# [Exercise requirements]
Convert each line of the listing below into a Markdown table with the columns Row and Line, numbering the rows in order and leaving out any blank lines.

Shape boundary entries
******

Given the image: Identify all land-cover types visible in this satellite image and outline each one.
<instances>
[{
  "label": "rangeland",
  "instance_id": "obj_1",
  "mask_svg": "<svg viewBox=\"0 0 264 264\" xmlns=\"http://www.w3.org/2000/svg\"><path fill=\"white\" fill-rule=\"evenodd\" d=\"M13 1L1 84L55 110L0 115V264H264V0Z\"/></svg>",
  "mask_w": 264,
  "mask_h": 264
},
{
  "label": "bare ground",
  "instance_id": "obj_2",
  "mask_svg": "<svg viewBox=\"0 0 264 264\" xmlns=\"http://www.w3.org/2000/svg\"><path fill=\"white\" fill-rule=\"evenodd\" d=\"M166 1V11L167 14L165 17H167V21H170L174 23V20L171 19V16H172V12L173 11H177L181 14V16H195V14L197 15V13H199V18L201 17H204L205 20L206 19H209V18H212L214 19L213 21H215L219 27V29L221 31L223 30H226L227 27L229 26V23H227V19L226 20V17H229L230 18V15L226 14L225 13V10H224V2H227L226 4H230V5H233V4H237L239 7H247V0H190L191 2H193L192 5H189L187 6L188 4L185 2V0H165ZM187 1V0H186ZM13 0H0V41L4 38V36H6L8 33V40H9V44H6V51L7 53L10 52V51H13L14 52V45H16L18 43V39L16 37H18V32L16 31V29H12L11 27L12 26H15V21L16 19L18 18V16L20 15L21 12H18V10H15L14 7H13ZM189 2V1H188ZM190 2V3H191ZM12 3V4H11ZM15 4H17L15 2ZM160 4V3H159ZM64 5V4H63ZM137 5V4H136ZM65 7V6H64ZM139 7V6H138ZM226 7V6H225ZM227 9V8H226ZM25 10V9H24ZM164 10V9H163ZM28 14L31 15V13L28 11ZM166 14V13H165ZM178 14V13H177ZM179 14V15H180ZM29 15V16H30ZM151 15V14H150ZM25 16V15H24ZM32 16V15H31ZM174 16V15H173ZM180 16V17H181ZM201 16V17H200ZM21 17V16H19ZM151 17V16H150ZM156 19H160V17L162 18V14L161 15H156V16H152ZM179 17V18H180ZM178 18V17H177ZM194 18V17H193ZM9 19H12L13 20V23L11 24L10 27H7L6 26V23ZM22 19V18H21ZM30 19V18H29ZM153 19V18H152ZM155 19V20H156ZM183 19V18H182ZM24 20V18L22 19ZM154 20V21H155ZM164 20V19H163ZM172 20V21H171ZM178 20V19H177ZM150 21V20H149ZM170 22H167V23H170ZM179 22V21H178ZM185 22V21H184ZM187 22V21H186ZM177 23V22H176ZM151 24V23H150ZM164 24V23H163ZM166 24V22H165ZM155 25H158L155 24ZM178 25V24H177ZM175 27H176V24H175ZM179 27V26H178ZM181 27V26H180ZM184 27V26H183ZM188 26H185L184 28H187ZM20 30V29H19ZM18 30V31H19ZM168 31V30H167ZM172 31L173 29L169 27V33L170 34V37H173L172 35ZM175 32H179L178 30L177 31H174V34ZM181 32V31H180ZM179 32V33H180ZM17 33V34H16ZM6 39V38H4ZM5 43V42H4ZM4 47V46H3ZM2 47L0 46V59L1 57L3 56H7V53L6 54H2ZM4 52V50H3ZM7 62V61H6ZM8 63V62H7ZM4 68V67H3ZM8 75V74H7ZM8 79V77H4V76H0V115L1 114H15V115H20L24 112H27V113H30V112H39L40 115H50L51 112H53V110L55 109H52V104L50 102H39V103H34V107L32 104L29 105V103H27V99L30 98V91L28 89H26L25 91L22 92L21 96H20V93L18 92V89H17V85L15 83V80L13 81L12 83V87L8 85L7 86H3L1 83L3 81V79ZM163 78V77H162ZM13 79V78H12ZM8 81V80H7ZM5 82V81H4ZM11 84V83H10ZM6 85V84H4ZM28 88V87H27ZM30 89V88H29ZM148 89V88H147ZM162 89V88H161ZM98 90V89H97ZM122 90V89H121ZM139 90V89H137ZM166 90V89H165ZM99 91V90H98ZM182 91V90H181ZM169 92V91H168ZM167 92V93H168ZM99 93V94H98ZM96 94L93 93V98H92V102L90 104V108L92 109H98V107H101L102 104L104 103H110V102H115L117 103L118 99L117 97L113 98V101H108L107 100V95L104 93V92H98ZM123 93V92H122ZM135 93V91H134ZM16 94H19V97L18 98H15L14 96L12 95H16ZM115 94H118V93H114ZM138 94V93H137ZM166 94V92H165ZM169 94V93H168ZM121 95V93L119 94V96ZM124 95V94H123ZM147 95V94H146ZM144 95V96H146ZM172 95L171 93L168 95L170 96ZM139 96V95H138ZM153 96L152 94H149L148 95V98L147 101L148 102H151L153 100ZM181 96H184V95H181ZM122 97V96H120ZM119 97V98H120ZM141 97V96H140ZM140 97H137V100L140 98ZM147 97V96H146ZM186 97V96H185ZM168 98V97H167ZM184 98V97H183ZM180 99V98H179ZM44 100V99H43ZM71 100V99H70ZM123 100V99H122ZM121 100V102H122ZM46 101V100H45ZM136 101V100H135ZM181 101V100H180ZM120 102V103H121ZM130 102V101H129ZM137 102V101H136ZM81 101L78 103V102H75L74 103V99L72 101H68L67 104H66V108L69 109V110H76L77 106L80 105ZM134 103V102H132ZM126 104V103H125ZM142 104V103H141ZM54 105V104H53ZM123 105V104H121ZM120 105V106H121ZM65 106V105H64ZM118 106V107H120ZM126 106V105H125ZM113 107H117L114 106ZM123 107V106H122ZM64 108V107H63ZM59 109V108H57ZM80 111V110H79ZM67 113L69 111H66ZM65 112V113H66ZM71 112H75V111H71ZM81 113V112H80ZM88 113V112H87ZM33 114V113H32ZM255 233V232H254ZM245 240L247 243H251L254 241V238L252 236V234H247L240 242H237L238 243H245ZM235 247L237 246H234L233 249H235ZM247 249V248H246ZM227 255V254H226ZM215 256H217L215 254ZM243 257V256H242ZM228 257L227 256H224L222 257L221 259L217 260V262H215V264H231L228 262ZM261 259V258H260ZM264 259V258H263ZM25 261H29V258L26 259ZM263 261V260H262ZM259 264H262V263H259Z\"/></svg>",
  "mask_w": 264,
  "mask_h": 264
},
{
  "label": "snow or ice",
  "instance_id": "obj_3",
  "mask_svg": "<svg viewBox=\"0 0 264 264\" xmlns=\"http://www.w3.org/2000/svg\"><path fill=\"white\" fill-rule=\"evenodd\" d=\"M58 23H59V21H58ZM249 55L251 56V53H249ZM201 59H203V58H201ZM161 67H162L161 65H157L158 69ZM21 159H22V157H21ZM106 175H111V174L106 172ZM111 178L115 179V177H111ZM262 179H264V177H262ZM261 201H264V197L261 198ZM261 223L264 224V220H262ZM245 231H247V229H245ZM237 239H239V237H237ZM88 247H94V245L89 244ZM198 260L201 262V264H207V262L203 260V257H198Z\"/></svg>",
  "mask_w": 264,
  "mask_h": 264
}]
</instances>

******

# [Expected answer]
| Row | Line |
|---|---|
| 1 | Given the image: Identify all land-cover types visible in this satellite image and outline each one. |
| 2 | <instances> |
| 3 | [{ |
| 4 |   "label": "rangeland", |
| 5 |   "instance_id": "obj_1", |
| 6 |   "mask_svg": "<svg viewBox=\"0 0 264 264\" xmlns=\"http://www.w3.org/2000/svg\"><path fill=\"white\" fill-rule=\"evenodd\" d=\"M13 1L1 84L55 110L0 115V264H264V0Z\"/></svg>", |
| 7 |   "mask_w": 264, |
| 8 |   "mask_h": 264 |
| 9 | }, |
| 10 | { |
| 11 |   "label": "bare ground", |
| 12 |   "instance_id": "obj_2", |
| 13 |   "mask_svg": "<svg viewBox=\"0 0 264 264\" xmlns=\"http://www.w3.org/2000/svg\"><path fill=\"white\" fill-rule=\"evenodd\" d=\"M166 1V11L167 14L165 17H167V21H170L174 23V20L171 19V16H172V12L173 11H177L181 14V16H195V14L197 15V13H199V18L201 17H204L205 20L206 19H209V18H212L214 19L213 21H215L219 27V29L221 31L223 30H226L227 27L229 26V23H227V19L226 20V17H229L230 18V15L226 14L225 13V10H224V2H227L226 4H230V5H233V4H237L239 7H247V0H190L191 2H193L192 5H189L187 6L188 4L185 2V0H165ZM187 1V0H186ZM13 0H0V41L4 38V36H6L8 33V40H9V44H6V51L7 53L10 52V51H13L14 52V45H16L18 43V39L16 37H18V32L16 31V29H12L11 27L12 26H15V21L16 19L18 18V16L20 15L21 12H18V10H15L14 7H13ZM189 2V1H188ZM190 2V3H191ZM12 3V4H11ZM15 4H17L15 2ZM160 4V3H159ZM64 5V4H63ZM137 5V4H136ZM65 7V6H64ZM139 7V6H138ZM226 7V6H225ZM227 9V8H226ZM25 10V9H24ZM164 10V9H163ZM28 14L31 15V13L28 11ZM166 14V13H165ZM178 14V13H177ZM179 14V15H180ZM29 15V16H30ZM151 15V14H150ZM25 16V15H24ZM32 16V15H31ZM174 16V15H173ZM180 16V17H181ZM201 16V17H200ZM21 17V16H19ZM151 17V16H150ZM156 19H160V17L162 18V14L161 15H156V16H152ZM179 17V18H180ZM178 18V17H177ZM194 18V17H193ZM9 19H12L13 20V23L11 24L10 27H7L6 26V23ZM22 19V18H21ZM30 19V18H29ZM153 19V18H152ZM155 19V20H156ZM183 19V18H182ZM24 20V18L22 19ZM154 20V21H155ZM164 20V19H163ZM172 20V21H171ZM178 20V19H177ZM150 21V20H149ZM170 22H167V23H170ZM179 22V21H178ZM185 22V21H184ZM187 22V21H186ZM177 23V22H176ZM151 24V23H150ZM164 24V23H163ZM166 24V22H165ZM155 25H158L155 24ZM178 25V24H177ZM175 27H176V24H175ZM179 27V26H178ZM181 27V26H180ZM184 27V26H183ZM188 26H185L184 28H187ZM20 30V29H19ZM18 30V31H19ZM168 31V30H167ZM172 31L173 29L169 27V33L170 34V37H173L172 35ZM175 32H179L178 30L177 31H174V34ZM181 32V31H180ZM179 32V33H180ZM17 33V34H16ZM6 39V38H4ZM5 43V42H4ZM4 47V46H3ZM2 47L0 46V59L1 57L3 56H7V53L6 54H2ZM4 52V50H3ZM7 62V61H6ZM8 63V62H7ZM4 68V67H3ZM8 75V74H7ZM8 79V77H4V76H0V115L1 114H15V115H20L24 112H27V113H30V112H39L40 115H50L51 112H53V110L55 109H52V104L50 102H39V103H34V107L32 104L29 105V103H27V99L30 98V91L28 89H26L25 91L22 92L21 96H20V93L18 92V89H17V85L15 83V80L13 81L12 83V87L8 85L7 86H3L1 83L3 81V79ZM163 78V77H162ZM13 79V78H12ZM8 81V80H7ZM5 82V81H4ZM11 84V83H10ZM6 85V84H4ZM28 88V87H27ZM30 89V88H29ZM148 89V88H147ZM162 89V88H161ZM98 90V89H97ZM122 90V89H121ZM139 90V89H137ZM166 90V89H165ZM99 91V90H98ZM182 91V90H181ZM169 92V91H168ZM167 92V93H168ZM99 93V94H98ZM96 94L93 93V98H92V102L90 104V108L92 109H98V107H101L102 104L104 103H110V102H115L117 103L118 99L117 97L113 98V101H108L107 100V95L104 93V92H98ZM123 93V92H122ZM135 93V91H134ZM16 94H19V97L18 98H15L14 96L12 95H16ZM115 94H118V93H114ZM138 94V93H137ZM166 94V92H165ZM169 94V93H168ZM121 95V93L119 94V96ZM124 95V94H123ZM147 95V94H146ZM144 95V96H146ZM172 95L171 93L168 95L170 96ZM139 96V95H138ZM153 96L152 94H149L148 95V98L147 101L148 102H151L153 100ZM181 96H184V95H181ZM122 97V96H120ZM119 97V98H120ZM141 97V96H140ZM140 97H137V100L140 98ZM147 97V96H146ZM186 97V96H185ZM168 98V97H167ZM184 98V97H183ZM180 99V98H179ZM44 100V99H43ZM71 100V99H70ZM123 100V99H122ZM121 100V102H122ZM46 101V100H45ZM136 101V100H135ZM181 101V100H180ZM120 102V103H121ZM130 102V101H129ZM137 102V101H136ZM81 101L78 103V102H75L74 103V99L72 101H68L67 104H66V108L69 109V110H76L77 106L80 105ZM134 103V102H132ZM126 104V103H125ZM142 104V103H141ZM54 105V104H53ZM123 105V104H121ZM120 105V106H121ZM65 106V105H64ZM118 106V107H120ZM126 106V105H125ZM113 107H117L114 106ZM123 107V106H122ZM64 108V107H63ZM59 109V108H57ZM80 111V110H79ZM67 113L69 111H66ZM65 112V113H66ZM71 112H75V111H71ZM81 113V112H80ZM88 113V112H87ZM33 114V113H32ZM255 233V232H254ZM245 240L247 243H251L254 241V238L252 236V234H247L240 242H237L238 243H245ZM235 247L237 246H234L233 249H235ZM247 249V248H246ZM227 255V254H226ZM215 256H217L215 254ZM243 257V256H242ZM228 257L227 256H224L222 257L221 259L217 260V262H215V264H231L228 262ZM261 259V258H260ZM264 259V258H263ZM25 261H29V258L26 259ZM263 261V260H262ZM259 264H262V263H259Z\"/></svg>", |
| 14 |   "mask_w": 264, |
| 15 |   "mask_h": 264 |
| 16 | }, |
| 17 | { |
| 18 |   "label": "snow or ice", |
| 19 |   "instance_id": "obj_3", |
| 20 |   "mask_svg": "<svg viewBox=\"0 0 264 264\" xmlns=\"http://www.w3.org/2000/svg\"><path fill=\"white\" fill-rule=\"evenodd\" d=\"M58 23H59V21H58ZM249 55L251 56V53H249ZM201 59H203V58H201ZM161 67H162L161 65H157L158 69ZM21 159H22V157H21ZM106 175H111V174L106 172ZM111 178L115 179V177H111ZM262 179H264V177H262ZM261 201H264V197L261 198ZM261 223L264 224V220H262ZM245 231H247V229H245ZM237 239H239V237H237ZM88 247H94V245L89 244ZM198 260L201 262V264H207V262L203 260V257H198Z\"/></svg>", |
| 21 |   "mask_w": 264, |
| 22 |   "mask_h": 264 |
| 23 | }] |
| 24 | </instances> |